Short exercise: From the gas pressure page, explain in one to three sentences why the particles of a gas can move freely in all directions.
[start of Page extract]
In scuba-diving, while ascending towards the water surface, there is a danger of bursting the lungs. It is because of

1. Kinetic Theory and the Concept of Gas Pressure (basic)

To understand the atmosphere or the behavior of gases in any environment, we must first look at matter through a microscope. According to the Kinetic Theory of Gases, matter is not a continuous block but is made of tiny particles. In a gaseous state, these particles possess high kinetic energy, allowing them to overcome attractive forces and move freely in all directions at high speeds Science, Class VIII, Particulate Nature of Matter, p.112. Because they are constantly zooming around, they inevitably collide with one another and, more importantly, with the walls of whatever container they are in.

This brings us to the fundamental definition of Gas Pressure. In physics, pressure is defined as force per unit area (P = F/A) Science, Class VIII, Pressure, Winds, Storms, and Cyclones, p.94. When billions of gas particles strike a surface, their collective impacts exert a steady force. The SI unit for this measurement is the Pascal (Pa). It is important to remember that gases exert pressure in all directions equally—whether it is the air in a balloon or the atmospheric pressure pressing against our bodies at sea level.
[end of Page extract]
[start of Data]
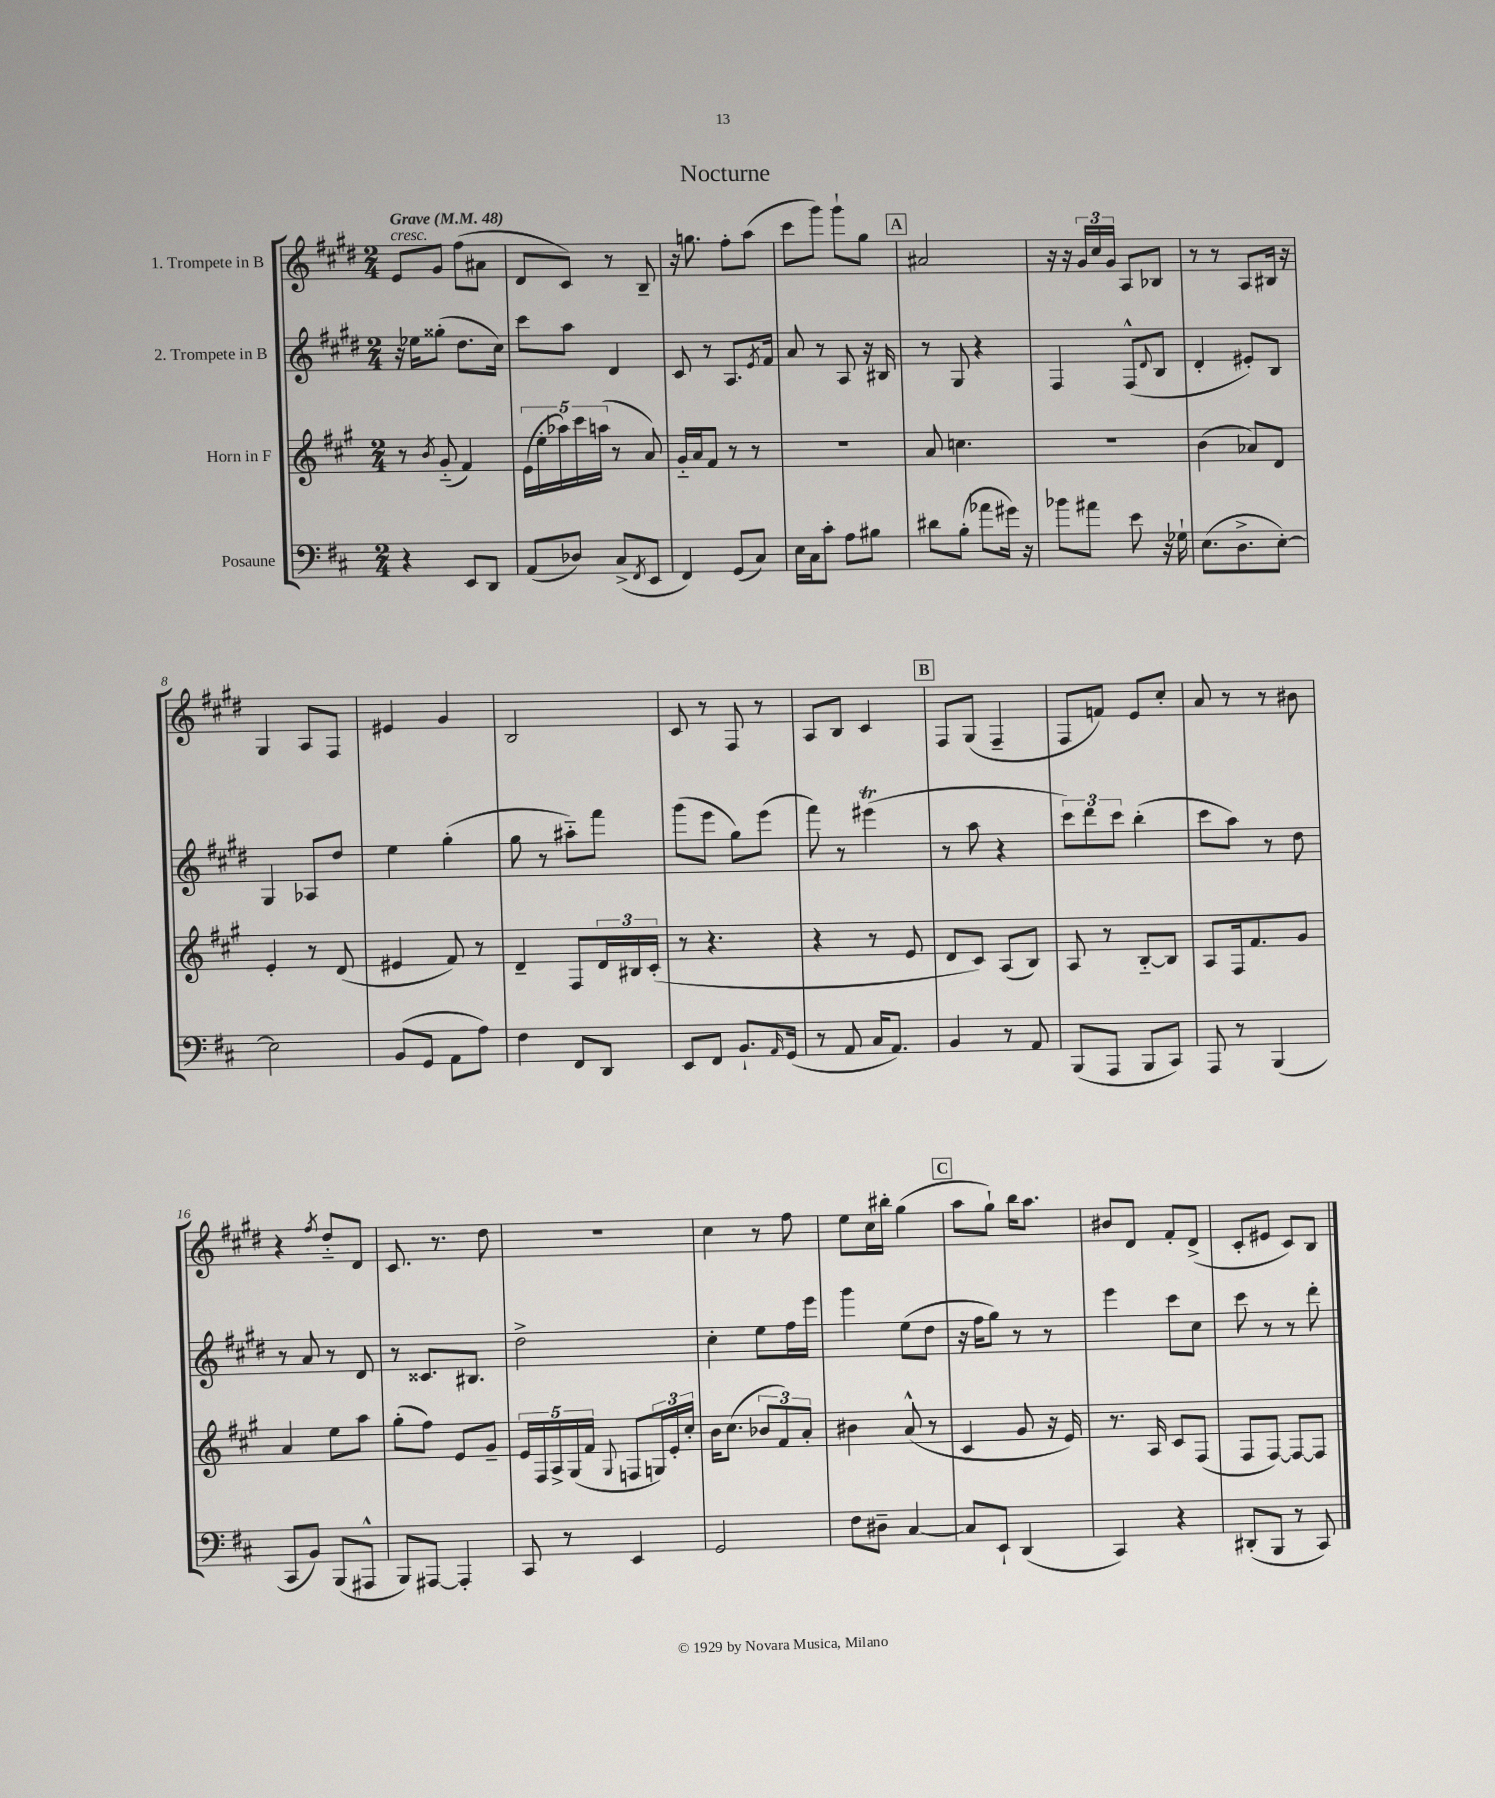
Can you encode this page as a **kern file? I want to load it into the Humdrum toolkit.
[end of Data]
Finished exercise: In a gas, the particles have high kinetic energy, which lets them overcome the attractive forces between them. That is why they can move freely in all directions at high speeds.